The Black Sea Caucasus nation has been gripped by mass anti-government protests since April 9, after the ruling Georgian Dream party reintroduced plans to pass a law that critics say resembles Russian legislation used to silence dissent.

MPs were debating the draft law's second reading on Tuesday, with the ruling party aiming to adopt it in mid-May.

The bill needs to pass three readings in parliament and a presidential signature to become law. Georgia's president is widely expected to veto the measure, but the ruling party has enough seats to override the veto in parliament.

Blocking traffic on Rustaveli Avenue, Tbilisi's main thoroughfare, several thousand protesters gathered outside parliament in the evening, the third week of youth-dominated daily rallies against the measure.

- 'Russian law' -

Masked riot police, some deploying pepper spray, intervened to disperse hundreds of demonstrators who attempted to block entrances of the building, an AFP reporter saw.
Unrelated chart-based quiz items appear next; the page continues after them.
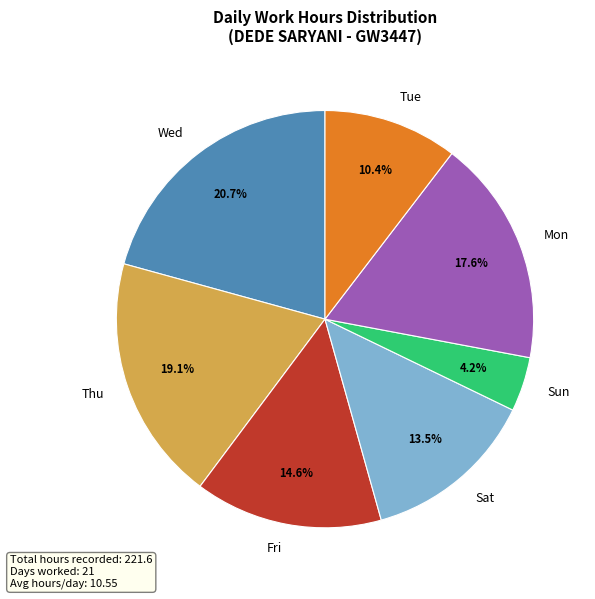

Approximately how many times larger is the value at Wed compared to Tue?

2.0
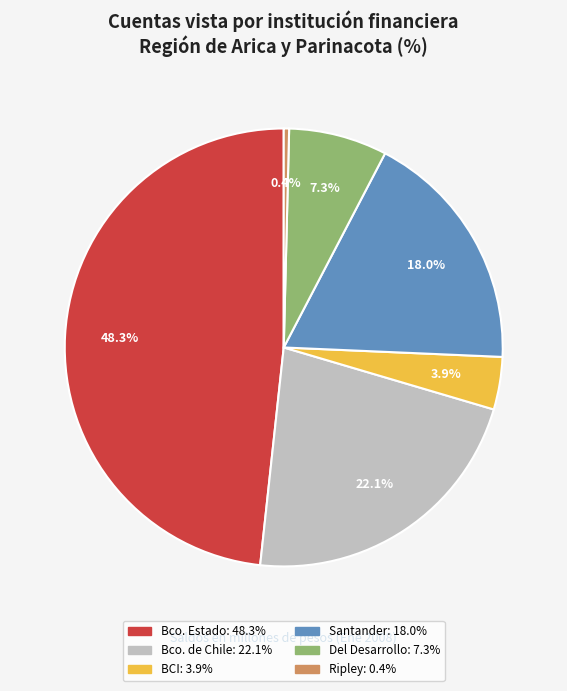

Count the number of slices in the pie.

6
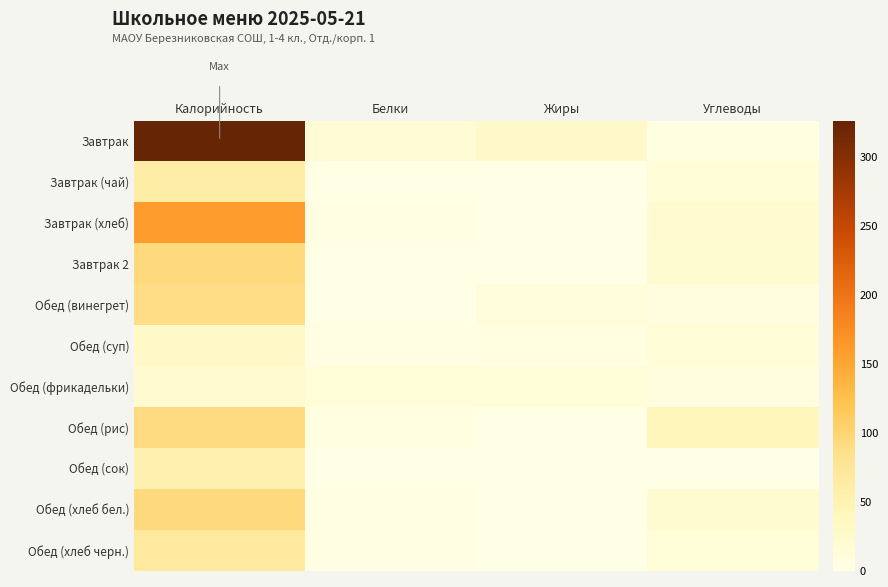

Reading left to right, what are all the values shown in this chart?

Завтрак: Калорийность=326	Белки=17	Жиры=27	Углеводы=5
Завтрак (чай): Калорийность=60	Белки=0	Жиры=0	Углеводы=15
Завтрак (хлеб): Калорийность=159	Белки=3	Жиры=1	Углеводы=21
Завтрак 2: Калорийность=94	Белки=1	Жиры=1	Углеводы=20
Обед (винегрет): Калорийность=89	Белки=1	Жиры=11	Углеводы=7
Обед (суп): Калорийность=30	Белки=2	Жиры=4	Углеводы=15
Обед (фрикадельки): Калорийность=21	Белки=14	Жиры=13	Углеводы=7
Обед (рис): Калорийность=91	Белки=4	Жиры=1	Углеводы=41
Обед (сок): Калорийность=53	Белки=1	Жиры=0	Углеводы=0
Обед (хлеб бел.): Калорийность=94	Белки=3	Жиры=0	Углеводы=20
Обед (хлеб черн.): Калорийность=70	Белки=3	Жиры=0	Углеводы=13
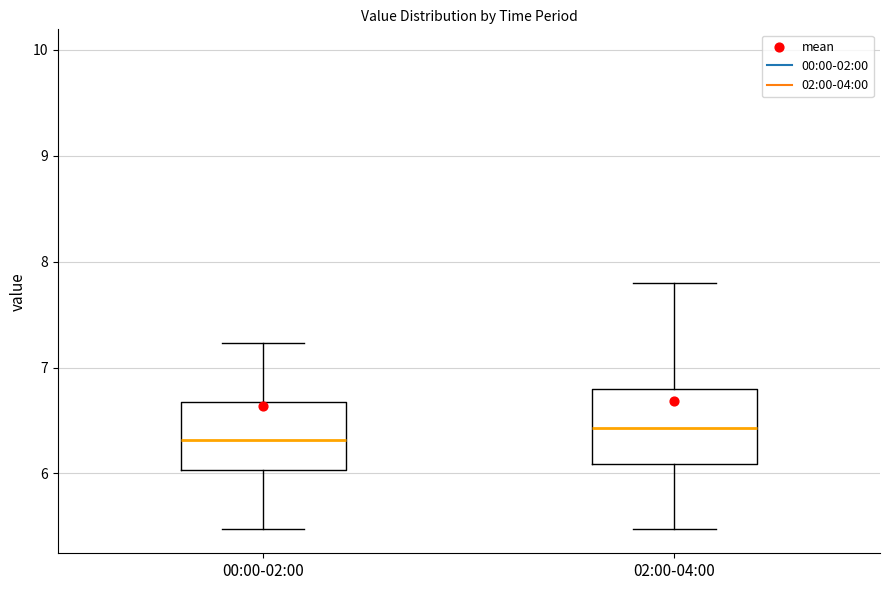

Reading left to right, read every box against the y-axis: the position of its median line, the range the box covers, and the ends of its whiskers. The values are not printed on the chart, so give them approximately, as read against the axis.

00:00-02:00: median 6.3, box 6.0 to 6.7, whiskers 5.5 to 7.2
02:00-04:00: median 6.4, box 6.1 to 6.8, whiskers 5.5 to 7.8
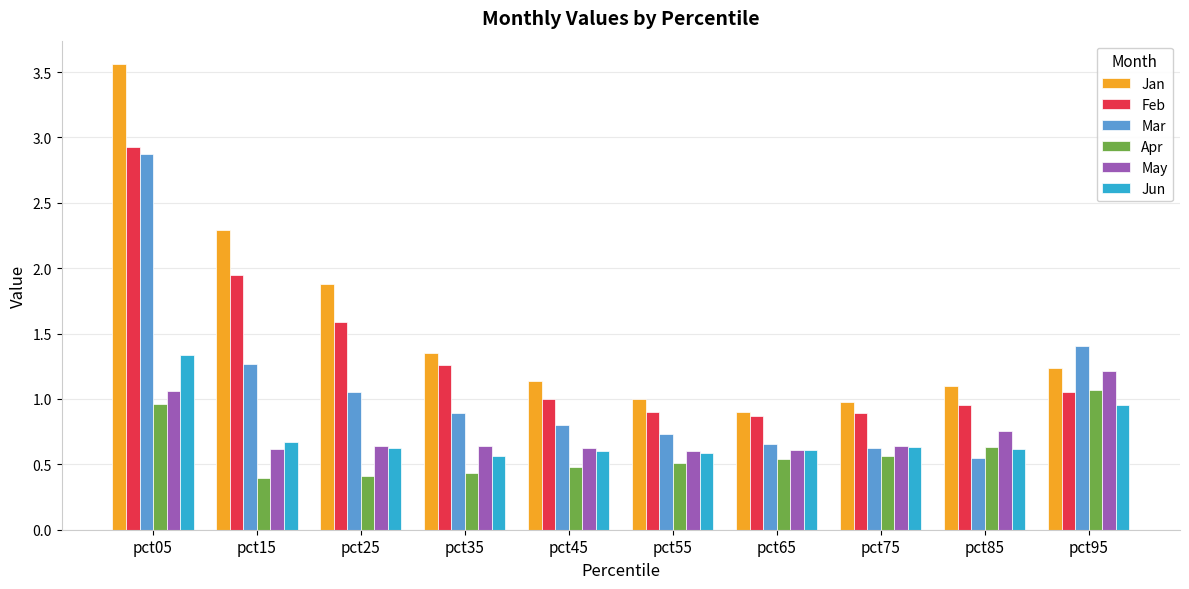

What is the sum of all Jan values?

15.4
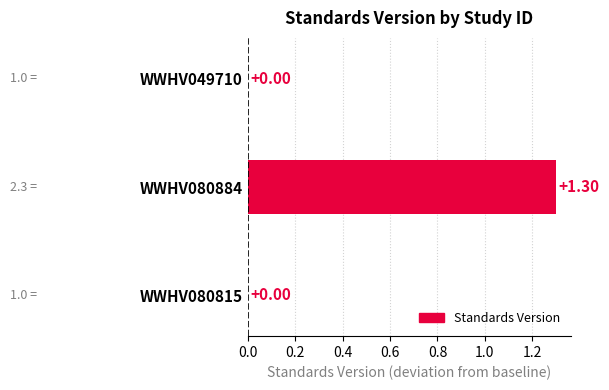

What is the change in value from WWHV080815 to WWHV080884?

+1.3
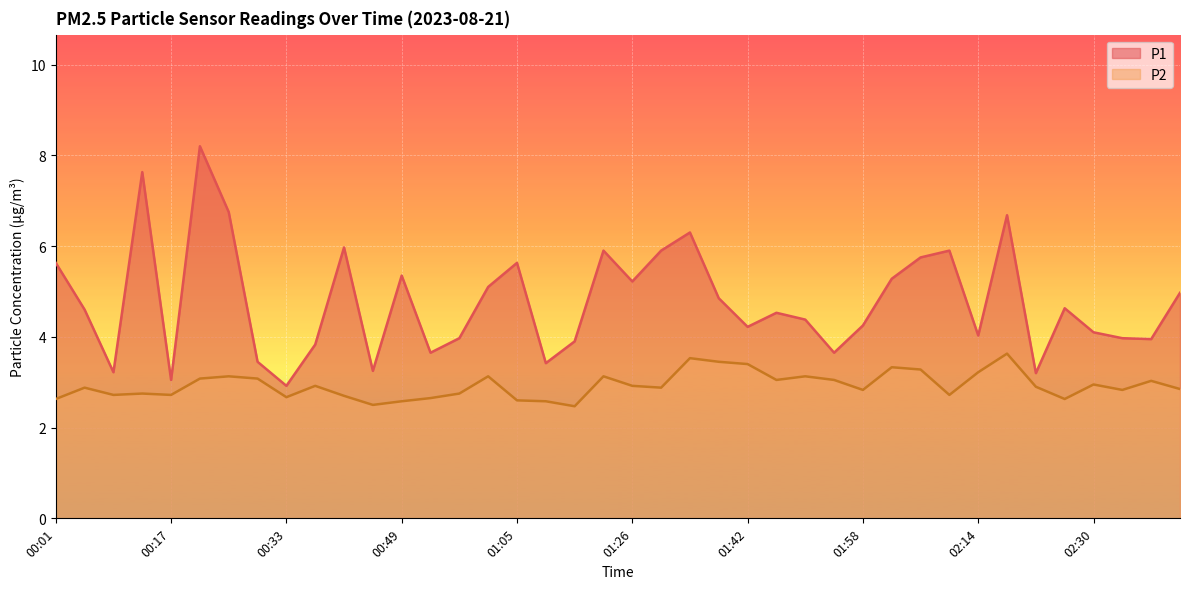

Which has a higher value, 01:26 or 02:42?

01:26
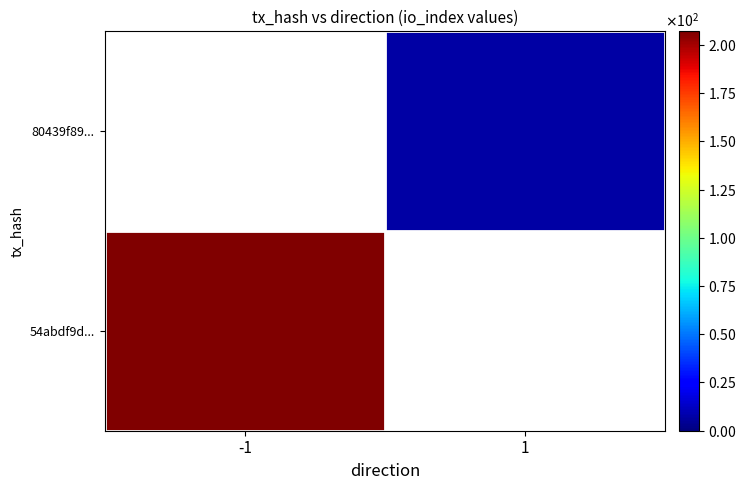

The 80439f89... series shows 7 at 1. True or false?

True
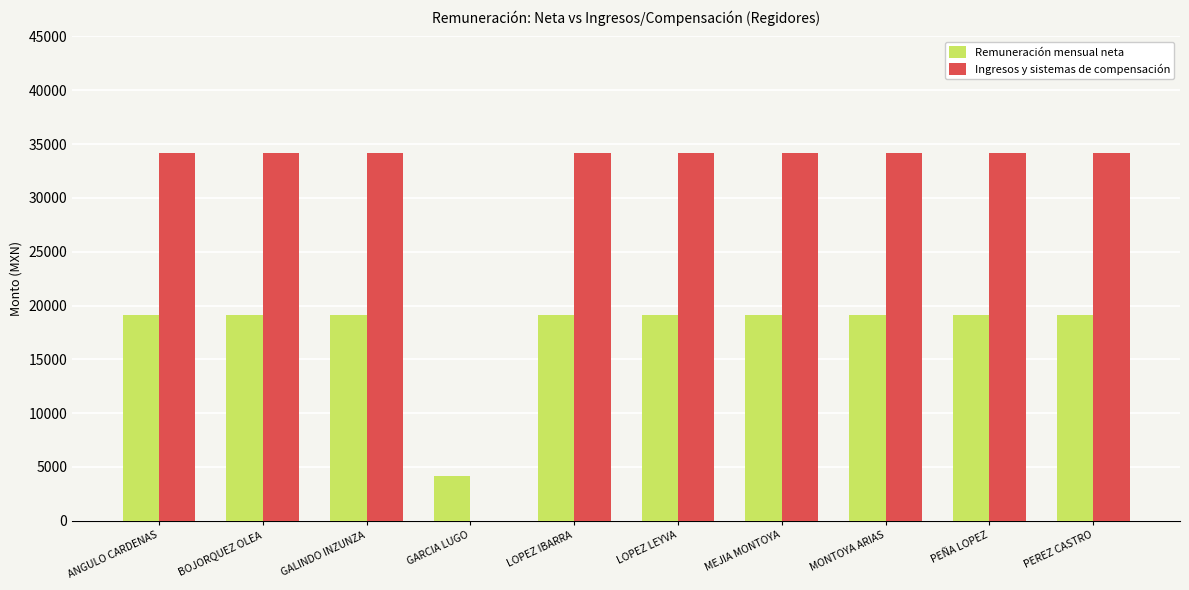

What is the sum of all Remuneración mensual neta values?

176305.7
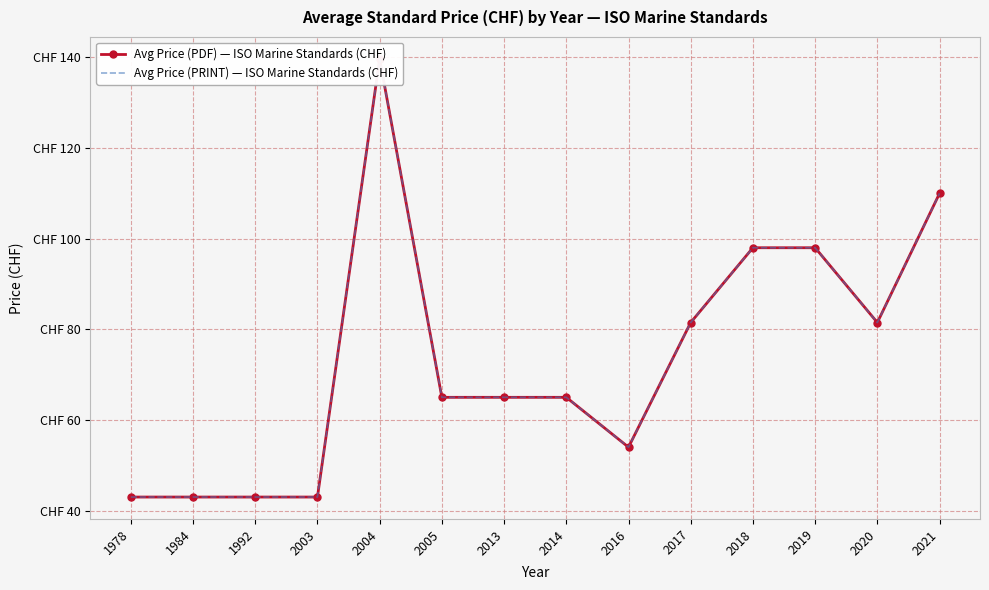

What is the sum of the Avg Price (PRINT) — ISO Marine Standards (CHF) values at 1992 and 1984?

86.0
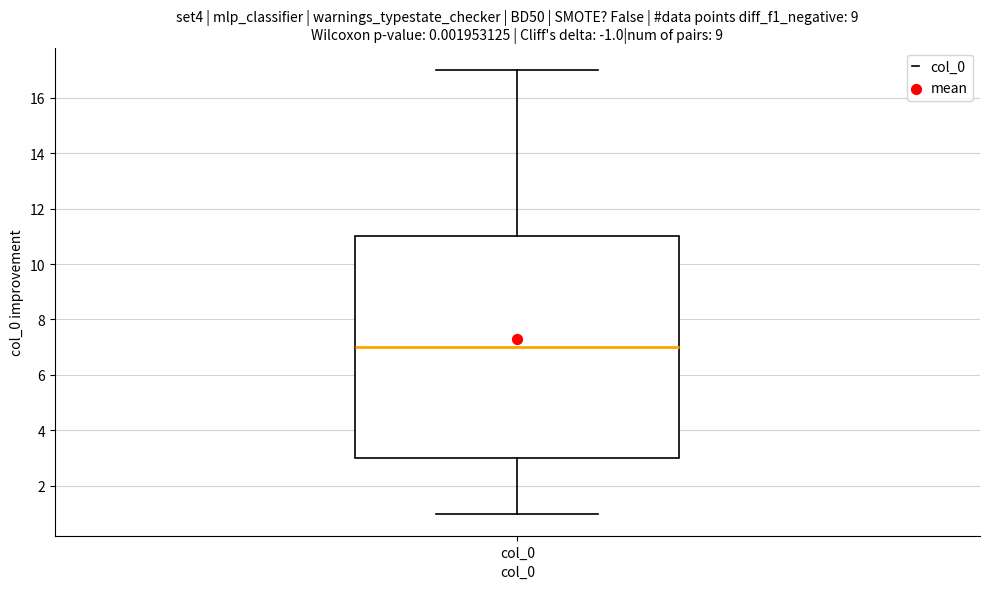

Read this box plot against the y-axis: the position of the median line, the range covered by the box, and the ends of both whiskers. The values are not printed on the chart, so give them approximately, as read against the axis.

median 7, box 3 to 11, whiskers 1 to 17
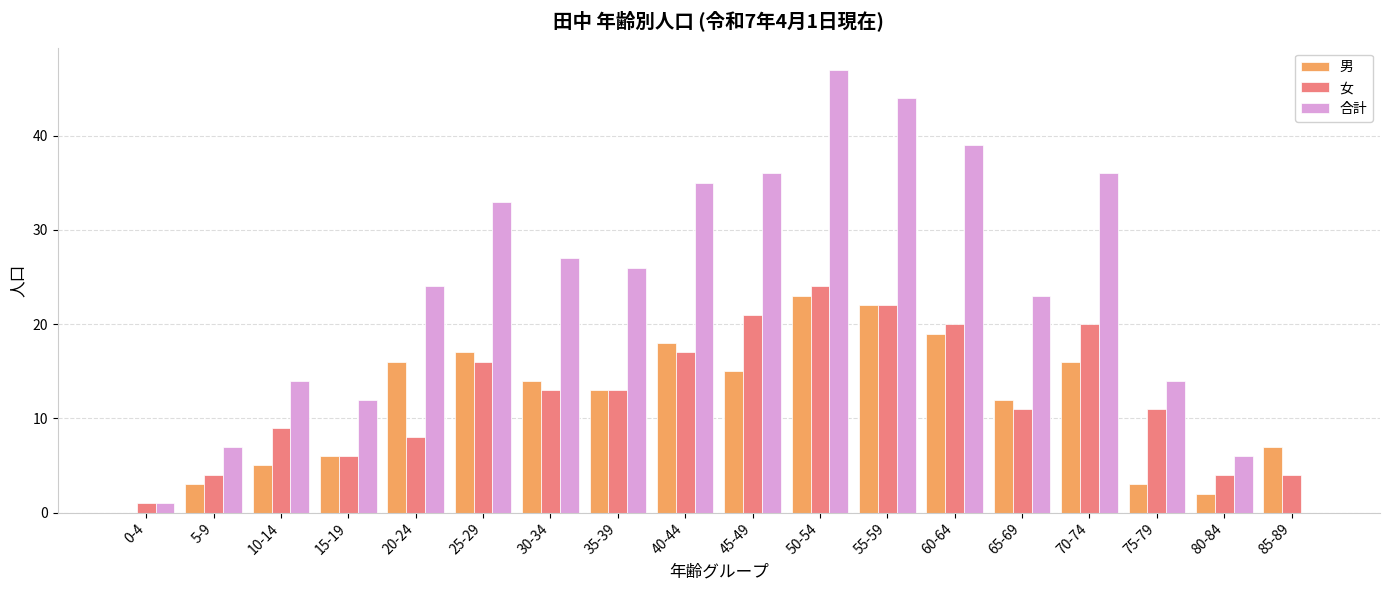

How many distinct data groups are displayed?

3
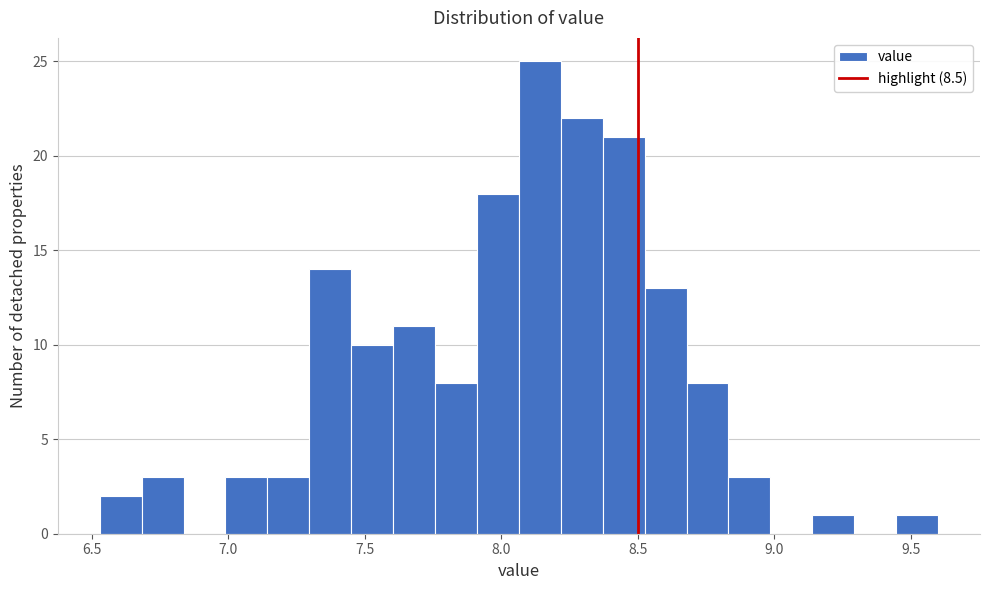

Around what value on the x-axis is the tallest bar? Give the approximate position of its centre, as read against the axis.

8.15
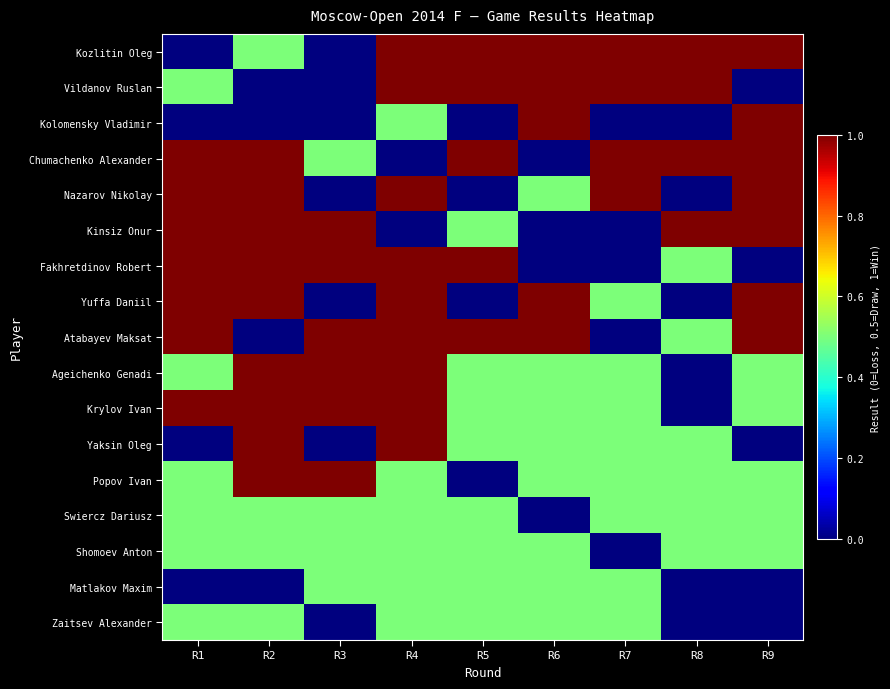

What is the spread (max minus min) of values at R6?

1.0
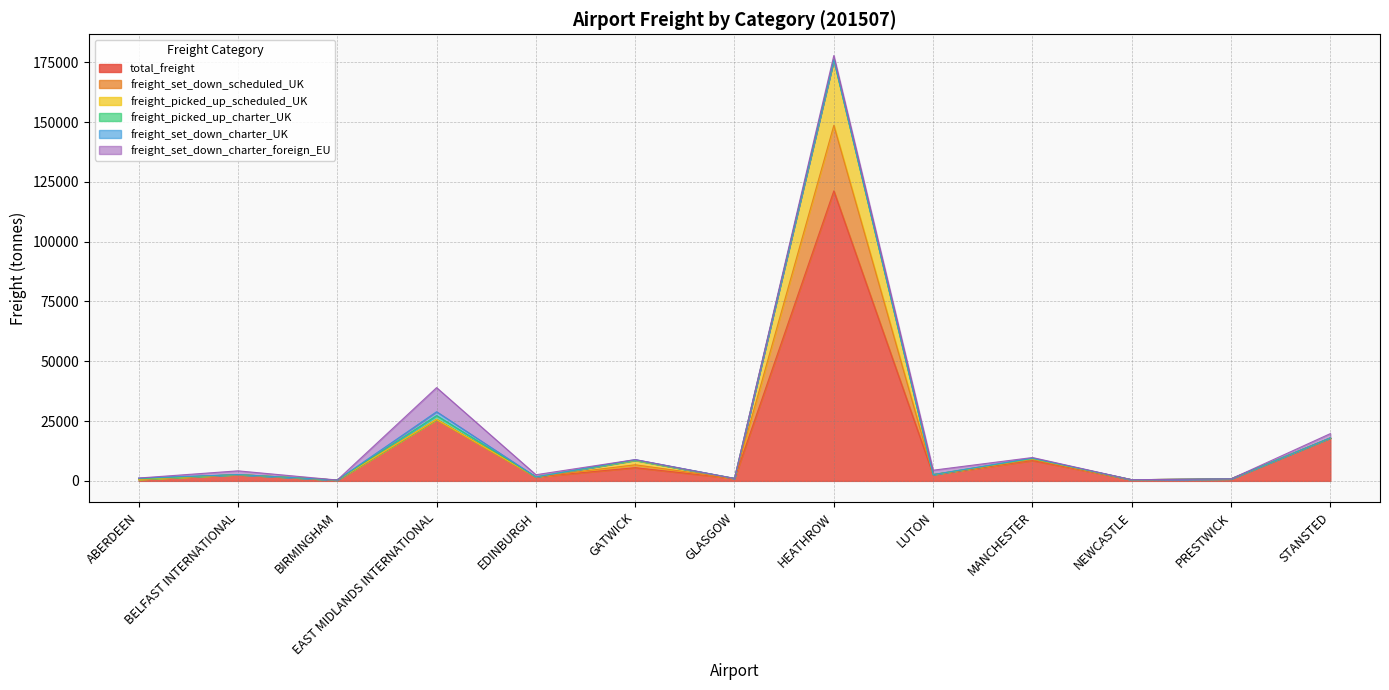

At which category is the sum across all series the highest?

HEATHROW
"They are scared because they see our resolve," one of the protesters, 21-year-old Natia Gabisonia, told AFP. "We will not let them pass this Russian law and to bury our European future."

EU chief Charles Michel has said the bill "is not consistent with Georgia's bid for EU membership" and that it "will bring Georgia further away from the EU and not closer."

Similar rallies were held across the country, including in Georgia's second-largest city of Batumi and the main city of the western Imereti region, Kutaisi, independent TV station, Formula, reported.

Last year, Georgian Dream was forced to drop the measure following mass street protests that saw police use tear gas and water cannon against demonstrators.

Georgia has sought for years to deepen relations with the West, but the current ruling party has been accused of attempting to steer the former Soviet republic closer to Russia.

In December, the EU granted Georgia official candidate status but said Tbilisi would have to reform its judicial and electoral systems, reduce political polarisation, improve press freedom and curtail the power of oligarchs before membership talks are formally launched.

Georgia's bid for membership of the EU and NATO is enshrined in its constitution and -- according to opinion polls -- supported by more than 80 percent of the population.